E o que falar de decisões monocráticas dos
presidentes do Legislativo? Nenhuma tão emblemática como a decisão de Lira, de
não colocar em andamento nenhum dos muitos pedidos de impeachment contra
Bolsonaro. O orçamento secreto comprou o Congresso naquela fase.
Alguém terá que buscar a repactuação e evitar o
“aventureirismo constitucional”, diz Genoíno. Alguém poderia ter feito isso
antes da votação da PEC. Se tivesse havido diálogo, poderiam ter negociado
outra redação para a emenda. As decisões monocráticas contra decisões do
Executivo e do Legislativo seriam proibidas, exceto quando houvesse ameaça aos
direitos individuais e coletivos.
O ex-ministro Celso de Mello, que por longos anos
foi decano da corte, publicou artigo nesta sexta-feira endossando o
entendimento do ministro Gilmar, de que a PEC é inconstitucional porque mexe
com uma cláusula pétrea, a separação entre os poderes. Isso significa então que
o Congresso não pode deliberar sobre nada que diga respeito ao STF? Esta é uma
grave questão. Se a emenda for eventualmente promulgada, depois de passar pela
Câmara, e o STF a derrubar, teremos uma crise mais grossa.
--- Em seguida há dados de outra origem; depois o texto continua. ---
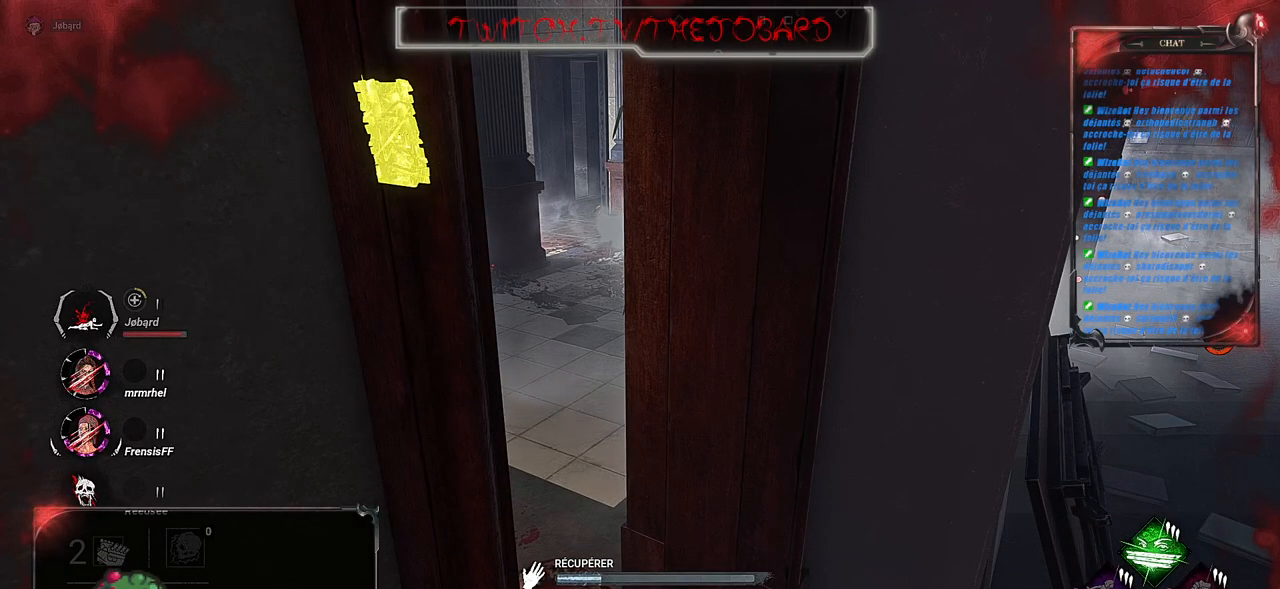
{"keys": [], "mouse": ["left"], "events": []}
A democracia, ao fim e ao cabo, diz Genoíno repousa sobre três pilares: a soberania popular, pelo voto; os direitos e garantias individuais; e o pacto de procedimentos dos poderes. Lula, com sua liderança, seu talento e habilidade política, é quem tem as melhores condições para incluir entre suas prioridades a renovação do pacto democrático. Antes que as coisas desandem.